Digitales Erfassen von Wäldern

Dienstag, 08. September 2015 | 17:23 Uhr

Bozen – An diesem Freitag, 11. September stellt ein Forscherteam rund um Prof. Giustino Tonon seine Forschungsergebnisse aus dem Projekt ForLiDAR vor. Es geht um ein präzises Erfassen des Pflanzenbestands in Wäldern anhand neuer digitaler Kameras und ableitend dazu das Aufzeigen hydrogeologischer Gefahrenzonen.

ForLiDAR steht für „Light Detection and Ranging“. Dabei erfassen spezielle Kameras – montiert beispielsweise auf hochgelegenen Plattformen oder Drohnen – oberhalb der Baumwipfel anhand von Lichtsignalen den Pflanzenbestand.
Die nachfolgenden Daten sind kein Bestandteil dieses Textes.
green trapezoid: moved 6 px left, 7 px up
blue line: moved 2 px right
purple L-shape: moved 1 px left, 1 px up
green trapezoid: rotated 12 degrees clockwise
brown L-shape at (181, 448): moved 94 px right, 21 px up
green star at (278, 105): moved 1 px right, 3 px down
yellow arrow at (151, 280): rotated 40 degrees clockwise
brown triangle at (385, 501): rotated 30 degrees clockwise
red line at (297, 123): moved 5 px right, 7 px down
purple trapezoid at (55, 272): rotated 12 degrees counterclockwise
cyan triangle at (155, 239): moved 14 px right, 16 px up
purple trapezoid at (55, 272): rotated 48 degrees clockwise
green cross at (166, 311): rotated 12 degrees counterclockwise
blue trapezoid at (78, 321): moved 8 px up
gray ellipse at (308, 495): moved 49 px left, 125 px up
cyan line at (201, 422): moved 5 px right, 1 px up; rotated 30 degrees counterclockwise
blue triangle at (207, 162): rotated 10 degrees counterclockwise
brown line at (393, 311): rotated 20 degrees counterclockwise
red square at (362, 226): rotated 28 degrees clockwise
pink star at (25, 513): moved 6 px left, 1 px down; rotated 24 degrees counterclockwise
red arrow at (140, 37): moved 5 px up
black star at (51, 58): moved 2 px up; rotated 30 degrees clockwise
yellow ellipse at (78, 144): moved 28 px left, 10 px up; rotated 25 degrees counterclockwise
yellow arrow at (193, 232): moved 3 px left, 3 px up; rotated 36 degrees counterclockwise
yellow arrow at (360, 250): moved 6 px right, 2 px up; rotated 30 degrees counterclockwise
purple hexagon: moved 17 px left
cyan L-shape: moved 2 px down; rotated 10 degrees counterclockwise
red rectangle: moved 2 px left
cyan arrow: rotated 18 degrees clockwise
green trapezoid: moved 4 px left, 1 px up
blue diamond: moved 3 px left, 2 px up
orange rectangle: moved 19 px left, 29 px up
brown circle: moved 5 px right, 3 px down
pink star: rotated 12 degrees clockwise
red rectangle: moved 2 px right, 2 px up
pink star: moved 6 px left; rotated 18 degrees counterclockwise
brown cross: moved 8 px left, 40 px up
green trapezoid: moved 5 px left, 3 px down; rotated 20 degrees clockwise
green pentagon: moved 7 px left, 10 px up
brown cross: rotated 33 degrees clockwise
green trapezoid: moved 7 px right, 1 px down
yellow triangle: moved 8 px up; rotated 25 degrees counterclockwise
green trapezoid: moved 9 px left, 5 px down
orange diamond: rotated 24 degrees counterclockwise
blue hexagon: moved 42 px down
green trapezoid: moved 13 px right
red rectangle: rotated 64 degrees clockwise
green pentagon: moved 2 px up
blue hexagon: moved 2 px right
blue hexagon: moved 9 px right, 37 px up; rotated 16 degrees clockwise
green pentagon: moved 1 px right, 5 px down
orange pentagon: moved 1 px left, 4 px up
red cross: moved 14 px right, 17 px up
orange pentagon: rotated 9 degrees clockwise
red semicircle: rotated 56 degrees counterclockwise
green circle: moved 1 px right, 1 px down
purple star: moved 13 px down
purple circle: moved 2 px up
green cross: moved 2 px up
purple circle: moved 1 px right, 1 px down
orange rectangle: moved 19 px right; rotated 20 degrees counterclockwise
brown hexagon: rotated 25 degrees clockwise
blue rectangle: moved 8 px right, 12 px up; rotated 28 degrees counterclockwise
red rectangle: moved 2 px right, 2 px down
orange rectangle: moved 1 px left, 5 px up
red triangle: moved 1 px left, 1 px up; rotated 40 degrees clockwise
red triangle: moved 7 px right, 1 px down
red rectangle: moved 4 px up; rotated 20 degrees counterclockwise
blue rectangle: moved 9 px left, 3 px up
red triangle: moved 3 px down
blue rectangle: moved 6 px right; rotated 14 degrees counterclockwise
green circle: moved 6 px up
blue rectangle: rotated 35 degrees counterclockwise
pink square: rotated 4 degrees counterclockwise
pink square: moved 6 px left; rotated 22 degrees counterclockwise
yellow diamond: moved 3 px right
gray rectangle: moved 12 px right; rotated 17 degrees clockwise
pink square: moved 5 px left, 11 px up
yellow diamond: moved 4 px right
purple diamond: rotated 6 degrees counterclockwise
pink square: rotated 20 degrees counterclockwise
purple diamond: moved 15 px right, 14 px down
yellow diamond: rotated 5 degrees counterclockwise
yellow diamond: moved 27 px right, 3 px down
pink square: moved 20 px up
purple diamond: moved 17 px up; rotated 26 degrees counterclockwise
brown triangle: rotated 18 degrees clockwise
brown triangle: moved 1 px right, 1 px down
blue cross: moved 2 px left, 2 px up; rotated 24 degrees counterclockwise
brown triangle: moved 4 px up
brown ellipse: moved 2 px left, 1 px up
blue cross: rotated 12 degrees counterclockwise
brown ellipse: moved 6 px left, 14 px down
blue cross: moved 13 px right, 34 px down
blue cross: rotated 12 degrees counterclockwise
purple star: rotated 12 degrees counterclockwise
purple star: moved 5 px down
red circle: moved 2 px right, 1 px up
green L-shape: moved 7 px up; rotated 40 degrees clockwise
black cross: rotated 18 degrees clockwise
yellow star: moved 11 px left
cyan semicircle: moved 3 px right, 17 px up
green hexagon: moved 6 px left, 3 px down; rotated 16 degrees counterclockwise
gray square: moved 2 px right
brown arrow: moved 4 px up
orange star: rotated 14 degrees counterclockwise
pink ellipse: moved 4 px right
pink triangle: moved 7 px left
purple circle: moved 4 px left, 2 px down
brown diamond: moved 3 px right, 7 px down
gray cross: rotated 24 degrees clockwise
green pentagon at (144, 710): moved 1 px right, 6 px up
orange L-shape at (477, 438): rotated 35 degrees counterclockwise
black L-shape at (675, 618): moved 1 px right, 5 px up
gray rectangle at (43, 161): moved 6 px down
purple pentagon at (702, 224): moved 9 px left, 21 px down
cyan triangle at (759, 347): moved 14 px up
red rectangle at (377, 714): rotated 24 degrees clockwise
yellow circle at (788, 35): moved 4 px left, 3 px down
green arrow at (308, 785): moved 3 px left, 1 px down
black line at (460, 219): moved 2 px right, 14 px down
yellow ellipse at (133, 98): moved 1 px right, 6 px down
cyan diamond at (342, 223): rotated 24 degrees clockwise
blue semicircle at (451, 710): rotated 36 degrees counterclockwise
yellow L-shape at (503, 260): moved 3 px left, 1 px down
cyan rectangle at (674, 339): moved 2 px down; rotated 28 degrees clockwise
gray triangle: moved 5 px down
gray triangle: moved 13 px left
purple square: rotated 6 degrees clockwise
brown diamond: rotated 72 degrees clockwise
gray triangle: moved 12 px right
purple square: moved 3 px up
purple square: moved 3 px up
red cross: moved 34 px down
Durch die Vermessung der Distanz mittels hundertfacher Lichtpunkte zwischen den einzelnen erfassten Pflanzen vermögen es die Forscher, ein dichtes Netz an Messdaten einzuspeisen und so ein genaues Gesamtbild des vermessenen Pflanzenbestands zu liefern.

„Diese neue Technik ermöglicht es uns, ein genaues morphologisches Abbild der Biomasse eines Waldes zu erhalten“, so Prof. Giustino Tonon, der das Forschungsprojekt an der Fakultät für Naturwissenschaften und Technik geleitet hat. „Für die Forsteinheiten in Südtirol wie im Trentino sicher von großem Interesse, da wir Position und Höhe der Bäume ebenso wie die Abstände zueinander präzise zu einem Gesamtbild zusammenfügen. Es geht einerseits um das Vermessen des Bestandes, andererseits ableitend davon um Prognosen für hydrogeologische Gefahrenzonen.“

Vorgestellt werden die Forschungsergebnisse aus dem Projekt ForLiDAR am Freitag, 11. September am Hauptsitz der Freien Universität Bozen in Bozen, Universitätsplatz 1, Hörsaal C4.01. Beginn ist um 9.15 Uhr.